Le hanno dato appuntamento al parco della Pace dove lei le ha raggiunte, perché volevano chiarire lontano dalla scuola. Credeva che, finalmente, le avrebbero chiesto scusa cambiando atteggiamento. Invece hanno iniziato a lanciarle le pigne raccolte a terra. Loro sei intorno, e lei al centro che subiva senza potersi difendere. Non contente le hanno poi messo le mani addosso.
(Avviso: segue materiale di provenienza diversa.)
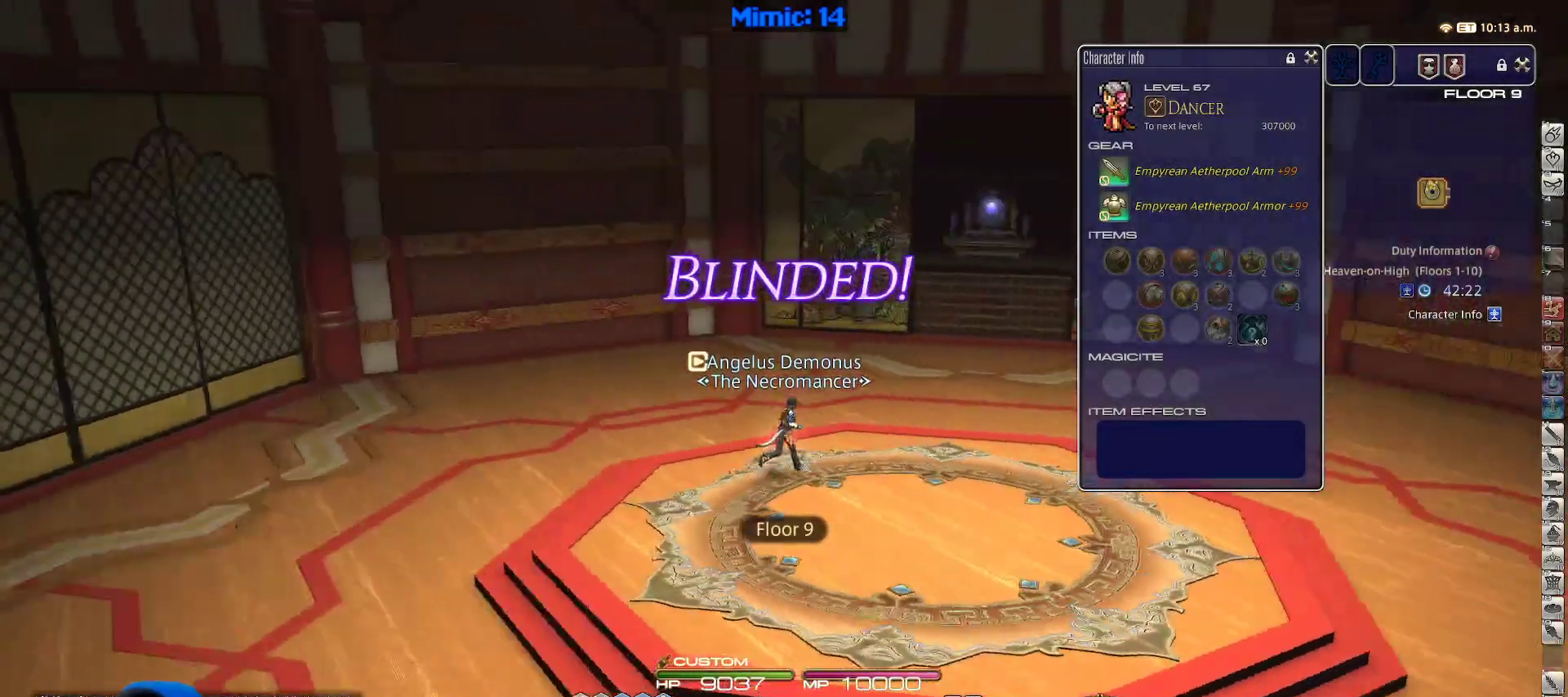
{"keys": ["d", "rbracket", "w"], "events": [[167, "q", "down"], [267, "q", "up"]]}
La madre se l’è vista tornare a casa piena di lividi, con gli occhiali rotti e la bicicletta sgonfia. Era il 2020, nel pieno della pandemia. I genitori, insieme a lei, sono andati in Commissariato e hanno presentato un esposto in procura. Essendo tutte ancora 13enni per legge non erano penalmente perseguibili. 


«Loro mi insultavano e io reagivo, replicando – racconta – non stavo zitta a subire anche se dentro morivo. Avrei potuto cambiare scuola o classe in seconda e terza media ma perché me ne sarei dovuta andare? Non avevo fatto nulla di male, erano loro che si dovevano vergognare». Ha terminato le medie e adesso, che non è più obbligata a vederle tutti i giorni, seppure le capiti di incrociarle in giro per la città, ha deciso di rendere noto quanto accaduto a pochi giorni dal 15 marzo, la giornata contro i disturbi alimentari.
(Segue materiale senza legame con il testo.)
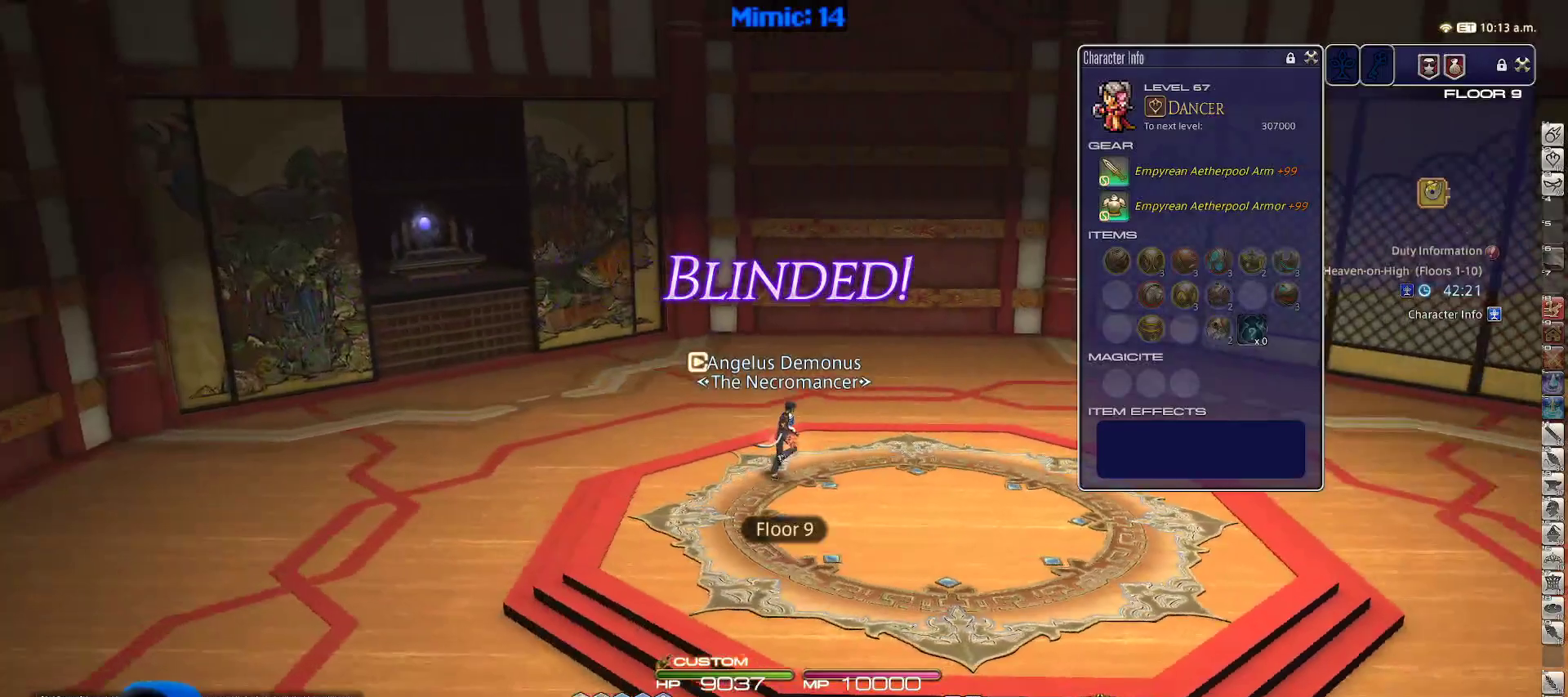
{"keys": ["d", "q", "rbracket", "w"], "events": [[33, "q", "down"], [183, "q", "up"], [417, "q", "down"]]}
Quelli che l’hanno portata a essere vittima di bullismo e, proprio nel cibo, si è rifugiata. In maniera anonima ha raccontato la sua storia nell’ultima edizione di Cuori Connessi, scritto da Luca Pagliari, progetto nato dalla collaborazione tra Unieuro e Polizia di Stato, contro il cyberbullismo. Per insultarla le bulle avevano creato anche profili social fasulli, da cui era continuamente presa di mira. 


Caso chiuso

Nessuna pagherà per tutto il male che le hanno fatto. A seguito dell’esposto, presentato dalla madre, i genitori delle sei ragazzine sono stati convocati, hanno spiegato che si era trattato di bravate e tutto è finito così. Caso archiviato ma non per la 15enne che porterà con sé quelle ferite. Non ha ricevuto mai una scusa, anzi i genitori delle sue aguzzine hanno sempre difeso le figlie, ritenendo eccessiva la sua reazione come se fosse normale dire ad un’adolescente che soffre di disturbi alimentari che è una cicciona, che fa schifo, che nessuno la vuole e che avrebbe fatto meglio ad uccidersi.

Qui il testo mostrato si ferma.